Beginning at the line that includes "UNIVERSITY." in the entries below, print each line exactly as it appears, through the last one.

(Stored data entries)

>>>>>

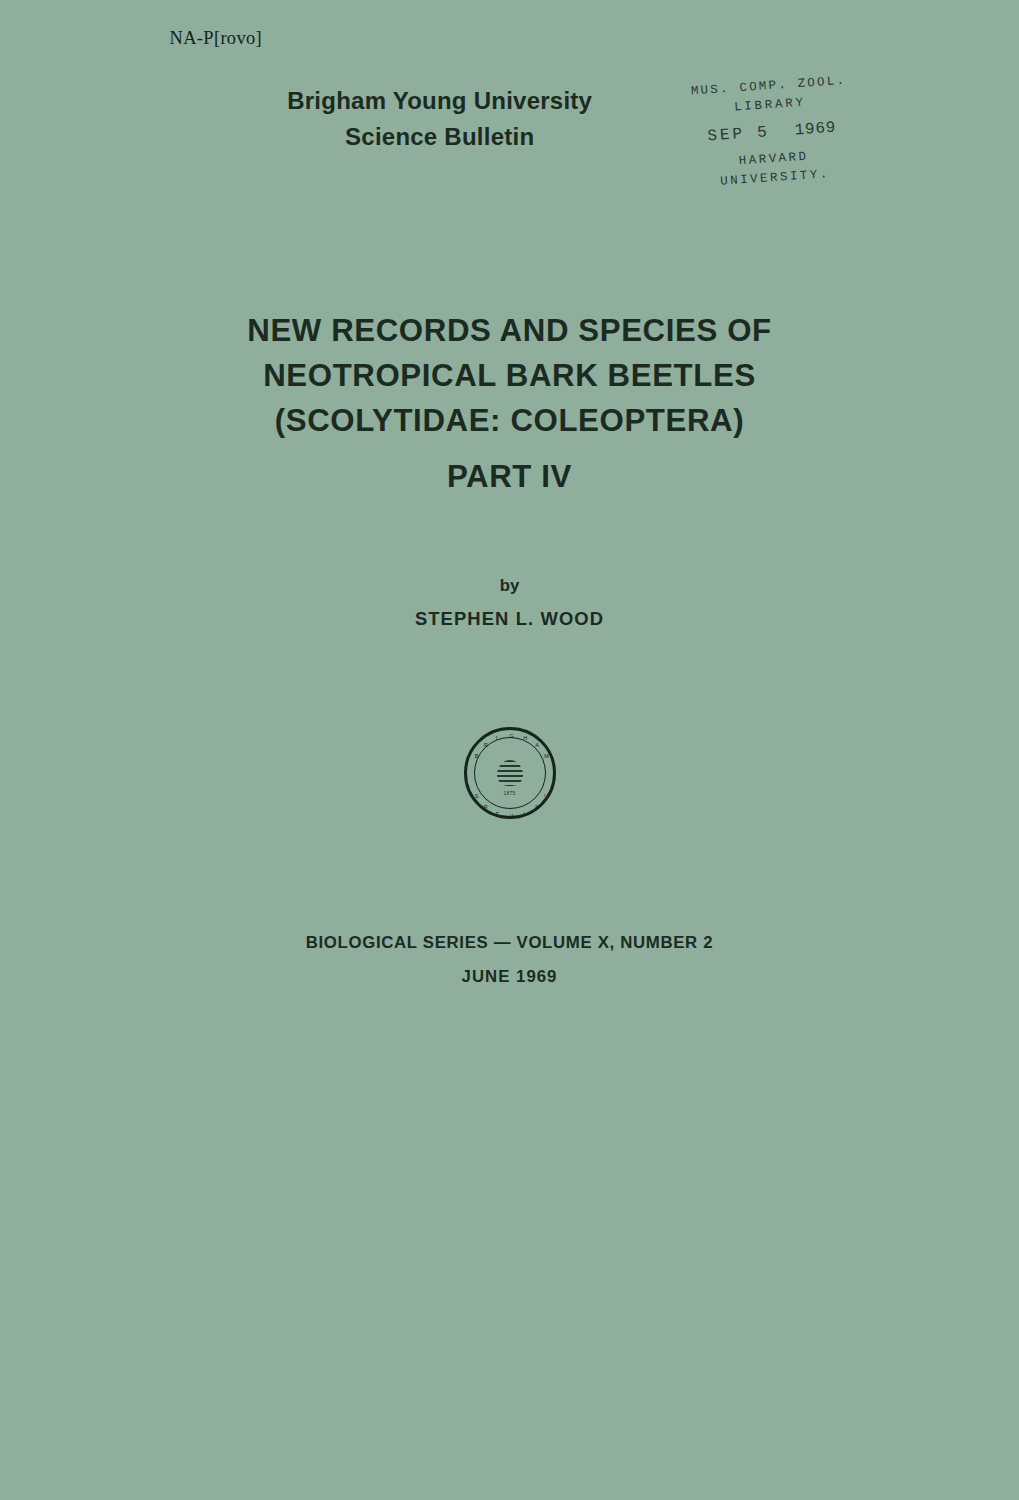NA‑P[rovo]
Brigham Young University
Science Bulletin
MUS. COMP. ZOOL.
LIBRARY
SEP 5 1969
HARVARD
UNIVERSITY.
New Records and Species of
Neotropical Bark Beetles
(Scolytidae: Coleoptera) Part IV
by Stephen L. Wood
B R I G H A M U N I V E R S
1875
Biological Series — Volume X, Number 2
June 1969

<<<<<

### Answer box
UNIVERSITY.
New Records and Species of
Neotropical Bark Beetles
(Scolytidae: Coleoptera) Part IV
by Stephen L. Wood
B R I G H A M U N I V E R S
1875
Biological Series — Volume X, Number 2
June 1969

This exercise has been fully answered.